I suppose if people were inserting furin cleavage sites specifically into the Sars-CoV-2 precursor sequence, then they might generate a series of variants to see which one worked best when it came to results of infectivity tests in human cell lines?

Regarding bat lineages and host viruses, this 2019 paper seems to indicate that the other betacoronavirus lineage with the furin site, the Merbecovirus, has a different bat host range from the Sarbecovirus lineage that gave rise to Sars-CoV-2:

https://www.mdpi.com/1999-4915/11/2/174

"Compared to Sarbecovirus and Nobecovirus, the bat hosts that harbor viruses from the Merbecovirus sub-genus are more diverse. This is in line with the presence of more CoV species belonging to Merbecovirus."

(I generally trust papers on this evolutionary origin stuff published before the pandemic a bit more than those published after, as there might be less conflicts-of-interest issues).

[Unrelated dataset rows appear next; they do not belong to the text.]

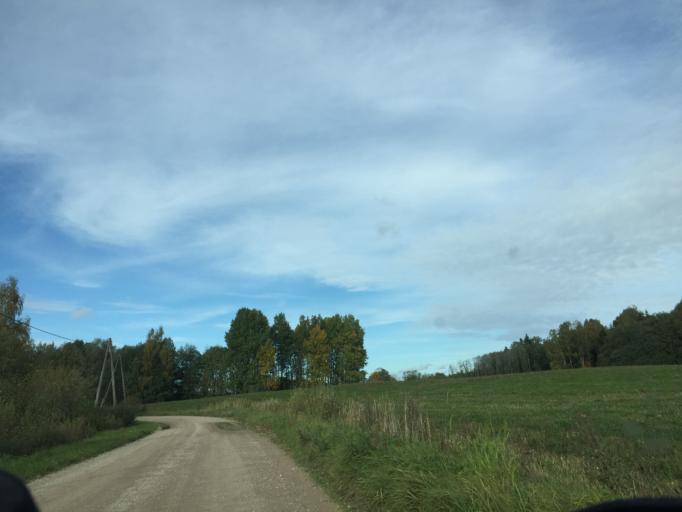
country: LV
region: Jaunpils
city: Jaunpils
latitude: 56.6126
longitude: 23.0449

> I suppose if people were inserting furin cleavage sites specifically into the Sars-CoV-2 precursor sequence, then they might generate a series of variants to see which one worked best when it came to results of infectivity tests in human cell lines?

This makes sense.

I think here's the most relevant quote from that article: "So far, no betaCoVs from the sub-genus Merbecovirus have been detected in bats of suborder Yinpterochiroptera."

While the paper does mention one member of Yangochiroptera (Chaerephon plicatus) that has been discovered infected with sarbecoviruses, it looks like there's little room for infectious overlap of merbecoviruses and sarbecoviruses (which predominantly infect Yinpterochiropterans, at least as detected as of the paper publication).

So if the SARS-CoV-2 progenitor did get its furin cleavage site from a co-infection with a merbecovirus, this would have been a really rare event indeed. At least if the co-infection happened in a bat species, and not in another animal or a human who deals with bats.